Doet hij het of doet hij het niet?

Bert en Jan hebben hun operatie inmiddels achter de rug, maar hoe ziet het proces richting een anonieme donatie eruit in de praktijk? Tim Bogaert is 27 jaar oud. Hij werkt als maatschappelijk hulpverlener, heeft een vriendin en is vader van drie jonge kinderen. Twee jongens en een meisje, de oudste is vijf. In zijn vrije tijd maakt hij fietstochten. Luik-Bastenaken-Luik, de Amstel Gold Race.

Eind november ga ik met Tim mee naar een ziekenhuis in het oosten van het land, waar hij een oriënterend gesprek heeft over nierdonatie. Ik ga hem van dichtbij volgen tijdens zijn besluitvormingsproces, van het eerste telefoontje naar het ziekenhuis, dat hij een paar weken terug met een brok in zijn keel pleegde, tot aan een eventuele operatie. Of een afhaking. Ik ga proberen inzicht te krijgen in waarom iemand al op zo’n jonge leeftijd, met zo’n vol leven, een heftige ingreep zou willen ondergaan voor iemand die hij niet kent.

‘Je doet graag iets voor een ander, maar dat doe je mede omdat je daar zelf een goed gevoel van krijgt. In hoeverre ben je dan altruïstisch bezig?’

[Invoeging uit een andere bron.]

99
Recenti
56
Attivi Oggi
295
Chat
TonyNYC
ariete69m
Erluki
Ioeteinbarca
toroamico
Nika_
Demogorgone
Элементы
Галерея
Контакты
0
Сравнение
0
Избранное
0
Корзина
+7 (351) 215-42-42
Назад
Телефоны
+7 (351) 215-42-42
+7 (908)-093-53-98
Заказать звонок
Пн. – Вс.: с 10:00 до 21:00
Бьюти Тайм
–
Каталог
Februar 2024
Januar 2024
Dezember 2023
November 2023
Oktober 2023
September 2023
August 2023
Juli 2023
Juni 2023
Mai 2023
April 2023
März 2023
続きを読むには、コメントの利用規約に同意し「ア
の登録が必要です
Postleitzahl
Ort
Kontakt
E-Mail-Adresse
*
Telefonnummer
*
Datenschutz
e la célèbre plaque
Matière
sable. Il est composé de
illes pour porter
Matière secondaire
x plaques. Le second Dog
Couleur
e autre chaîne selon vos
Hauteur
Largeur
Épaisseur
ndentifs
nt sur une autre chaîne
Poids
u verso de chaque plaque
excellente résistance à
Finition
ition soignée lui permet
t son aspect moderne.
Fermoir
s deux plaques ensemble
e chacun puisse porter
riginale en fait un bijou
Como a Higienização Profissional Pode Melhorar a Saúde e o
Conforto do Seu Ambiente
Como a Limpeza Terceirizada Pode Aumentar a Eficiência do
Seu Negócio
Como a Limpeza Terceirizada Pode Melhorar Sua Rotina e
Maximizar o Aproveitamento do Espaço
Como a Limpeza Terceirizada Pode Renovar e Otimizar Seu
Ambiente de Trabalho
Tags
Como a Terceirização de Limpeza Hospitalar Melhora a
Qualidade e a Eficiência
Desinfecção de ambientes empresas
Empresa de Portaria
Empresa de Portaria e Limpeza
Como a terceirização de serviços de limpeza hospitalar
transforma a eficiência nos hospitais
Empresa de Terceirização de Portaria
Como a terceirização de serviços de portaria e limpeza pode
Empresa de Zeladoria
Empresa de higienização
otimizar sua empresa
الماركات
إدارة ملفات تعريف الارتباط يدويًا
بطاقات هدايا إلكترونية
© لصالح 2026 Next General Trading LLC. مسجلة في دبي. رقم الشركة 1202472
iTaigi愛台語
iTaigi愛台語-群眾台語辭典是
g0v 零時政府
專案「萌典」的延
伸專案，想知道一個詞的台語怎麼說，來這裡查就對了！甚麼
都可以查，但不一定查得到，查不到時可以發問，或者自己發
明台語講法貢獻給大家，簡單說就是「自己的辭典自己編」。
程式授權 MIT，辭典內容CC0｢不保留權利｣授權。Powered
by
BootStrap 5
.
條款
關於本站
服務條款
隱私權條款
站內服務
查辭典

Tim is niet zijn echte naam. Hij wil anoniem blijven, ook in dit verhaal. Hij heeft vaak het gevoel dat hij iets voor een ander wil doen, maar vraagt zich ook minstens zo vaak af waarom dat zo is. Tim: ‘Je doet graag iets voor een ander, maar dat doe je mede omdat je daar zelf een goed gevoel van krijgt. In hoeverre ben je dan altruïstisch bezig? Je kunt het zien als een win-win-situatie: diegene een nier, ik een goed gevoel. Maar ik begin bijna aan mezelf te twijfelen.’ Na het bezoek aan de arts breng ik weer verslag uit, en in de periode daarna zal het duidelijk worden wat Tim gaat besluiten. Voor een ander, en misschien een beetje voor zichzelf.